====== Entries shown

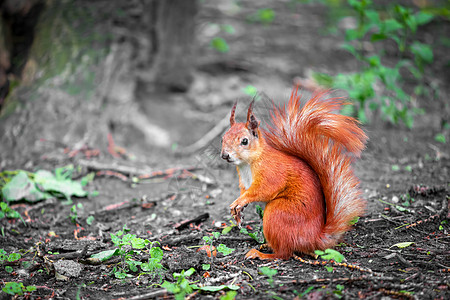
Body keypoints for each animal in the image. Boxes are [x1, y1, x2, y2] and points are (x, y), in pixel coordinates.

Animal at [220, 87, 368, 260]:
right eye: (222, 138)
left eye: (244, 141)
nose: (225, 155)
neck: (247, 164)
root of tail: (314, 238)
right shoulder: (244, 182)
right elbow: (245, 192)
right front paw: (238, 209)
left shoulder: (272, 172)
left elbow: (264, 190)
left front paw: (240, 201)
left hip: (277, 213)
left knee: (284, 253)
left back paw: (261, 254)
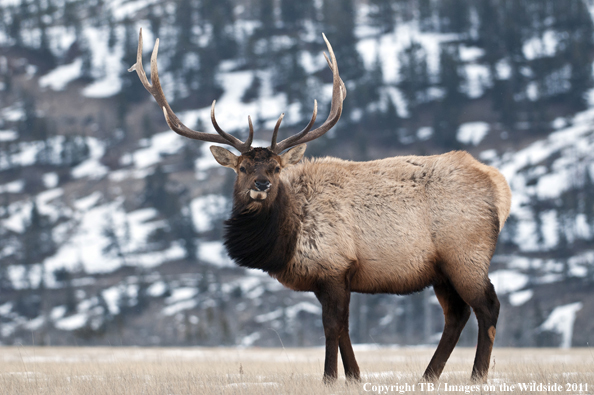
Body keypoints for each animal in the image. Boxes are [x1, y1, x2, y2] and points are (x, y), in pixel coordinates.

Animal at [128, 27, 508, 384]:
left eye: (276, 167)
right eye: (243, 168)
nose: (262, 185)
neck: (285, 238)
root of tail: (500, 186)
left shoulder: (336, 267)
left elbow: (332, 328)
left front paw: (330, 377)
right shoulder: (327, 279)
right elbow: (343, 330)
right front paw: (354, 376)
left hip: (465, 253)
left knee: (488, 306)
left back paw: (477, 375)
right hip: (441, 270)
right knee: (456, 315)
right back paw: (428, 376)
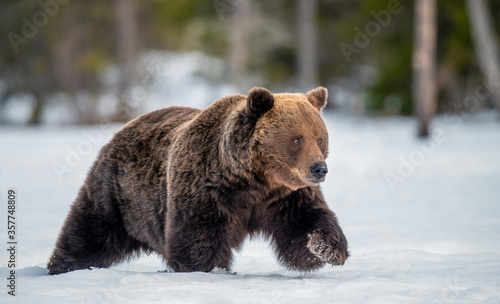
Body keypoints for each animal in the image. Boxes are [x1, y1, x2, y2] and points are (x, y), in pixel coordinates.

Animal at [48, 86, 350, 274]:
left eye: (320, 138)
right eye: (296, 139)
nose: (319, 168)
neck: (252, 182)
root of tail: (123, 128)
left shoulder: (285, 196)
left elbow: (305, 224)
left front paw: (326, 249)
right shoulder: (205, 189)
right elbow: (196, 238)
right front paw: (206, 268)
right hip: (117, 196)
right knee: (89, 233)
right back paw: (60, 266)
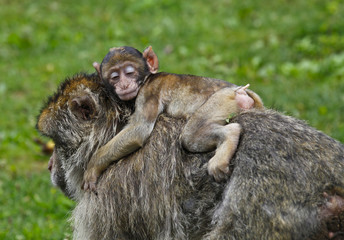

============

Task instructions. Every line from the one holding "right eye: (222, 138)" through the last line of the entries above, and nothing else, is to be restated word for word. Pictures stay out.

Response to this exercise.
right eye: (222, 138)
left eye: (244, 141)
nose: (225, 155)
neck: (247, 164)
root of tail: (314, 238)
right shoulder: (244, 182)
right elbow: (245, 192)
right front paw: (238, 209)
left shoulder: (272, 172)
left elbow: (264, 190)
left front paw: (240, 201)
left hip: (277, 213)
left knee: (284, 253)
left back paw: (261, 254)
Body keypoints for each animal in the image. Boxes are [x1, y1, x2, y2] and points are (x, y), in pixel coordinates.

Animal at [128, 27, 508, 384]:
left eye: (276, 167)
right eye: (243, 168)
nose: (262, 185)
neck: (285, 238)
root of tail: (500, 186)
left shoulder: (336, 267)
left elbow: (332, 328)
left front paw: (330, 377)
right shoulder: (327, 279)
right elbow: (343, 330)
right front paw: (354, 376)
left hip: (465, 253)
left knee: (488, 306)
left back paw: (477, 375)
right hip: (441, 270)
right knee: (456, 315)
right back paw: (428, 376)
Body keypoints for each animal in the image. Boxes are [x1, y1, x2, y2] and points are (x, y), in pixel coordinates.

Animal at [48, 86, 350, 274]:
left eye: (320, 138)
right eye: (296, 139)
nose: (319, 168)
neck: (252, 182)
root of tail: (123, 128)
left shoulder: (285, 196)
left elbow: (305, 224)
left front paw: (326, 249)
right shoulder: (205, 189)
right elbow: (196, 238)
right front paw: (206, 268)
right hip: (117, 196)
right knee: (89, 233)
right back paw: (60, 266)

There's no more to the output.